Influenza doesn't bother pigs much. In humans, it can range from a mild though lengthy illness to one that can produce large numbers of fatalities. The current swine flu is a bit mysterious because it seems to do a little of both.
Swine A(H1N1) was first detected in samples submitted to Canadian Public Health labs by the Mexican government. Shortly after, the United States Centers for Disease Control confirmed its existence. Mexico was undergoing a rapid and fast moving outbreak of Influenza Like Illness - ILI, and the Mexican Public Health officials were alarmed.
The genome for this variety of influenza appeared to be unique. Neither the Canadians nor the CDC labs had ever seen it before.
The media frenzy and warnings from a number of public officials worldwide caused a great deal of concern and some panic. Was this the expected influenza pandemic that everyone has been anticipating?
The Mexican outbreak was of little help. Large numbers of people were hospitalized, over 2,000 at last count, and deaths in that population numbered in the hundreds. These cases were all characterized as ILIs, though many in the media called them swine flu. Testing was slow and most of the ILI cases were not tested. Rumors ran wild.
As the number of cases increased in the United States, the picture became clearer. This swine flu produced a mild infection that lasted ten days or so. Symptoms resembled seasonal flu, upper respiratory, fever, cough.

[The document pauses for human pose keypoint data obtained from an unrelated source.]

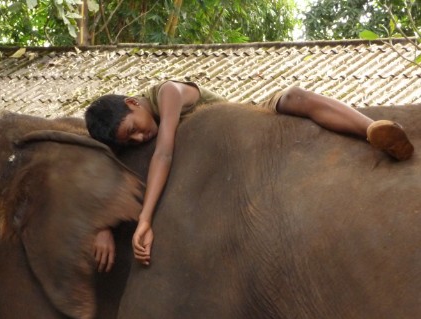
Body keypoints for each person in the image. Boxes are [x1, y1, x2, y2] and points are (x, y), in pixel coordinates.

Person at [85, 80, 414, 269]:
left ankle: (374, 131)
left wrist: (144, 220)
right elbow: (117, 169)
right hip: (227, 168)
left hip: (254, 119)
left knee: (296, 96)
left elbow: (164, 152)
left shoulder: (166, 93)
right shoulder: (138, 134)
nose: (141, 138)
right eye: (130, 142)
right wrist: (103, 225)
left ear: (133, 103)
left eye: (134, 130)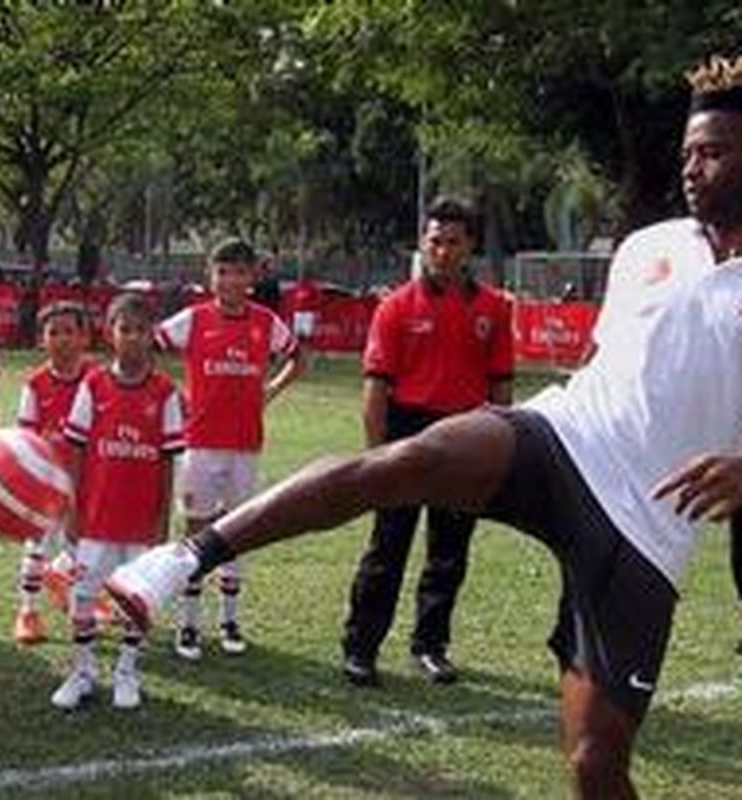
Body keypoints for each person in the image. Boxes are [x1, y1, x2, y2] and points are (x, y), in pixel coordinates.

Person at [106, 56, 742, 798]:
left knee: (594, 765)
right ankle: (183, 559)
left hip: (646, 530)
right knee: (402, 463)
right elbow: (617, 364)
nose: (692, 168)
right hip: (566, 438)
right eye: (689, 152)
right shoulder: (649, 248)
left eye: (714, 152)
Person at [342, 198, 513, 687]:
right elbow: (375, 387)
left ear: (470, 247)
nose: (441, 250)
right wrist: (378, 455)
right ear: (423, 243)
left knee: (449, 551)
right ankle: (360, 647)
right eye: (434, 240)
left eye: (452, 241)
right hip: (407, 431)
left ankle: (430, 646)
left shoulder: (495, 309)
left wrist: (500, 440)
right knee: (387, 547)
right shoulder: (395, 307)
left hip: (466, 435)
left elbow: (501, 385)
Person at [156, 238, 302, 659]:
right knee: (196, 532)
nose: (230, 280)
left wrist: (270, 390)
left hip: (245, 444)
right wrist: (174, 394)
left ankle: (230, 619)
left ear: (253, 277)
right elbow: (152, 345)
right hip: (201, 443)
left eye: (239, 271)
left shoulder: (265, 321)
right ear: (210, 276)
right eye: (222, 271)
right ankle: (187, 624)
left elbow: (297, 356)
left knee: (238, 531)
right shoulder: (195, 319)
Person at [51, 293, 184, 710]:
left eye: (141, 331)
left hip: (140, 521)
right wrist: (72, 510)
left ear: (152, 337)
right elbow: (73, 450)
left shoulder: (164, 392)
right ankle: (83, 670)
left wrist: (162, 521)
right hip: (95, 516)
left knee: (135, 599)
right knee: (84, 595)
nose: (132, 339)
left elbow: (167, 462)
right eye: (124, 329)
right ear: (110, 334)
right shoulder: (93, 384)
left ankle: (127, 670)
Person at [13, 301, 92, 645]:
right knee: (35, 550)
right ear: (42, 339)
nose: (61, 339)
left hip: (88, 481)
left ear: (84, 337)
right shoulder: (35, 384)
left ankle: (64, 583)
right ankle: (28, 612)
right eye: (53, 332)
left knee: (83, 550)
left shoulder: (97, 379)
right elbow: (25, 440)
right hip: (46, 483)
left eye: (69, 331)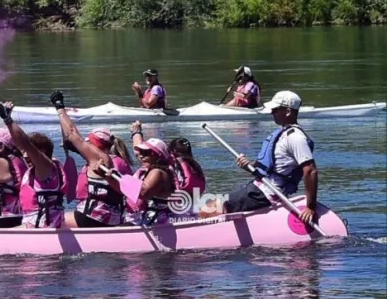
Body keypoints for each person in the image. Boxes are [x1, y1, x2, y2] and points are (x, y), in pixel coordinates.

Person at [203, 91, 320, 225]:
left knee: (207, 207)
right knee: (208, 203)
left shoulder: (295, 137)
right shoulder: (285, 134)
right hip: (259, 189)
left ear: (288, 111)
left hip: (264, 193)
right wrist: (249, 165)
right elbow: (274, 169)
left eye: (275, 110)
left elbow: (310, 171)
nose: (272, 113)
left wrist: (310, 207)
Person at [50, 91, 135, 228]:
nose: (86, 145)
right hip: (113, 218)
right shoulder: (120, 160)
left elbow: (72, 133)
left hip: (93, 218)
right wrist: (75, 149)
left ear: (96, 145)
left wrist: (59, 107)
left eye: (89, 143)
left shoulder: (100, 158)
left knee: (53, 219)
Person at [0, 102, 65, 228]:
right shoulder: (38, 168)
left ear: (42, 152)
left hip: (42, 231)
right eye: (23, 152)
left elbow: (26, 143)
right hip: (33, 225)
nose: (25, 155)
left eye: (28, 152)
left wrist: (8, 119)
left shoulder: (46, 168)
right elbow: (21, 143)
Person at [125, 122, 176, 225]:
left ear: (158, 156)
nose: (141, 156)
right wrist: (136, 133)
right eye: (141, 153)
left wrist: (119, 179)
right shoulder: (155, 167)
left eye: (146, 153)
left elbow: (142, 193)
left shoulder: (158, 172)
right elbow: (138, 152)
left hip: (159, 222)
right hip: (149, 218)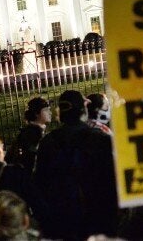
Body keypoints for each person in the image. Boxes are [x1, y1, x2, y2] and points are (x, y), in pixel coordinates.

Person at [34, 90, 118, 240]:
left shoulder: (48, 142)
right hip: (97, 218)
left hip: (63, 220)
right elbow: (113, 179)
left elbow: (40, 182)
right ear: (83, 109)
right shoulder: (100, 139)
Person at [5, 97, 51, 175]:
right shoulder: (34, 134)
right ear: (37, 114)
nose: (50, 112)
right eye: (46, 110)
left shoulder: (30, 131)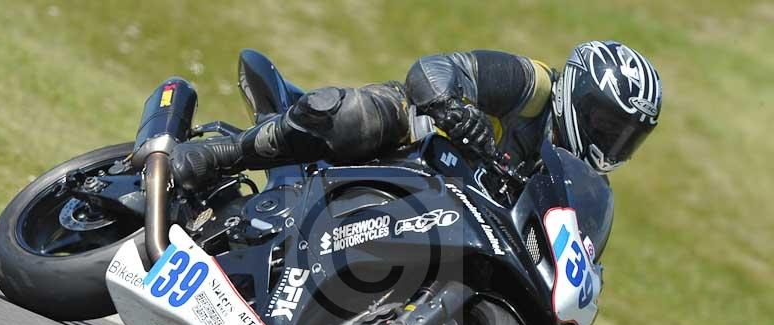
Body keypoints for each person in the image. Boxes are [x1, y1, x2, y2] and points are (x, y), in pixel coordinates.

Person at [170, 40, 662, 195]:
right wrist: (453, 108)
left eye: (626, 138)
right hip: (411, 135)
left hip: (446, 209)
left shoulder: (575, 182)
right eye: (605, 124)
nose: (610, 143)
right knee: (354, 116)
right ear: (577, 95)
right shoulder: (533, 87)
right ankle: (224, 152)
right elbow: (434, 70)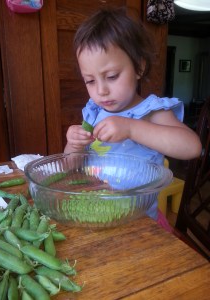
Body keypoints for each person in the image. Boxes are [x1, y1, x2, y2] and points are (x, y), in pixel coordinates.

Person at [64, 7, 202, 231]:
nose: (101, 91)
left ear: (139, 67)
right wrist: (73, 144)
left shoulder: (152, 111)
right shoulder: (93, 112)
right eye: (89, 80)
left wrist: (132, 128)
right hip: (96, 214)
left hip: (138, 221)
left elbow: (192, 147)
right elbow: (70, 166)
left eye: (111, 77)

Gastric symptoms were more common in adults with swine flu than with seasonal flu, where vomiting or diarrhea are mostly found in children.
Very early in the outbreak in the United States, it became clear that human to human transmission was occurring. The first cases discovered all had histories of travel to Mexico in the two weeks prior to their illness. first at the St. Francis Prep outbreak in Queens, N.Y. and later across the country, the illness was found in people who had not gone to Mexico but who had contact with those who were ill.
The World Health Organization raised the influenza pandemic alert status to 5, because human to human transmission was found in different countries. That alert level advised public health authorities worldwide to prepare for a possible pandemic.
One of the interesting aspects of this outbreak has been the age groups affected. Normally, with seasonal influenza, young children and the elderly are most at risk. This illness seems, with limited data, to affect people under fifty, and especially those under 30 the most. The outbreak clusters at St. Francis Prep, the Newberry Academy, the University of Delaware and aboard the USS Dubuque all suggest that this influenza variant is unique in that way. That is cause for concern because it is unusual.
Nearly every state health lab in the U.S. is now certified to test for swine flu. The number of cases is climbing and will do so as the backlog of tests are performed. Not all ILIs are swine flu or even influenza. The New York State lab has found that 69% of its samples test negative for swine flu and for seasonal flu. Two thirds of the influenza cases are testing as seasonal with the remainder testing as swine flu.
While the swine flu in humans appears to be mild at this point, public health officials remind us that this is the end of the influenza season in the Northern Hemisphere. The situation may be very different as the new seasonal influenza outbreak begins in the fall of 2009. Pandemic influenza appears in waves, and if swine flu is to become a pandemic, then fall will see the proof.